Captive-Product Pricing
It is a pricing strategy that involves setting a price for the products that must be used along with the main product. For example, a razor is the main product, and the razor blade is a captive product, a printer is the main product, and its cartridge is the captive product. The main product is often sold at a low price or even at a loss, with the intention of making a profit from the sale of complementary or related products or services by keeping their price high. It’s a clever strategy to get customers hooked on a product or service and then make money from additional purchases.
Suppose a printer company is selling printers at a very affordable price. But, the printer requires a specific type of ink cartridge that can only be purchased from the same company, and these cartridges are quite expensive. In this case, the printer is the main product being sold at a low price or sometimes at a loss to attract customers. The company knows that once customers have the printer, they will need to buy the ink cartridges regularly, which is where the profit is made. They have a captive market because customers are “captured” by the printer and compelled to buy the associated products or services. The purpose of captive-product pricing is to create customer loyalty and generate ongoing revenue through the sale of complementary or related items.

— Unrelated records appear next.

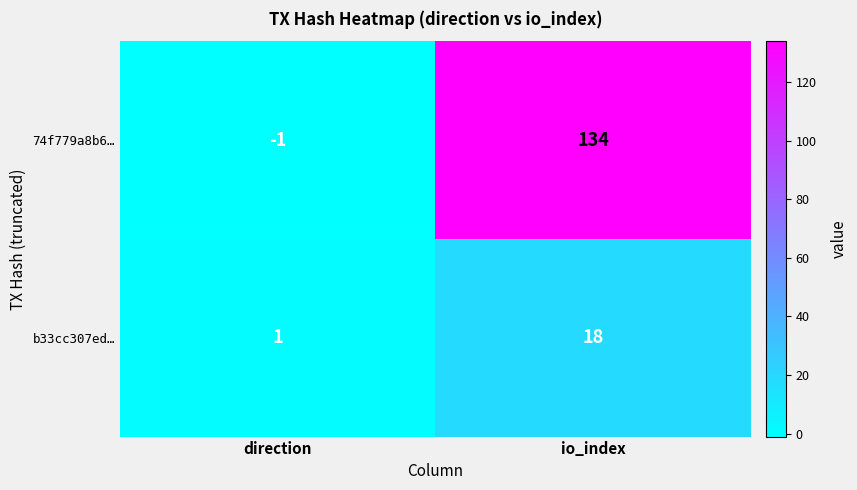

What is the spread (max minus min) of values at io_index?

116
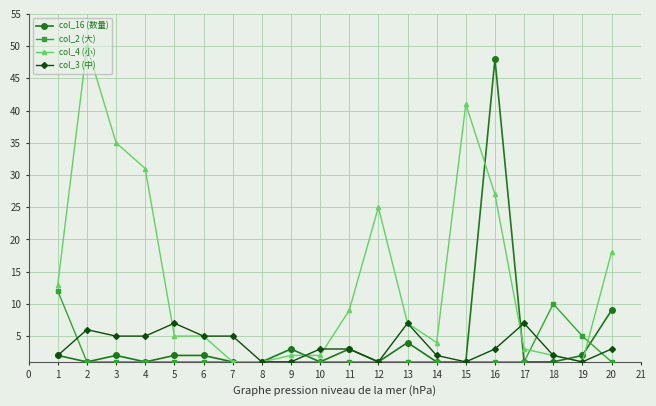

True or false: col_3 (中) has a value of 1 at 6.

False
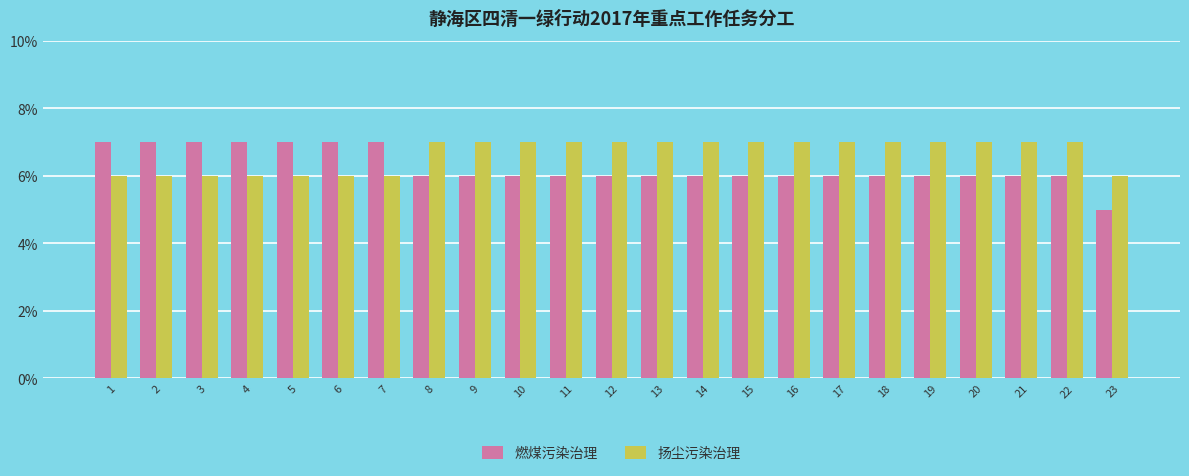

How many distinct data groups are displayed?

2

The initial low price of the main product entices customers, but the company recoups its profits by selling the supporting products or services that are necessary for the main product to function properly. This strategy is commonly used in various industries, such as printers and ink, gaming consoles and video games, razors and razor blades, and even in the case of some software and services. By offering a compelling deal on the main product and then making money from the additional products or services, companies can establish a long-term relationship with customers and secure a steady stream of revenue.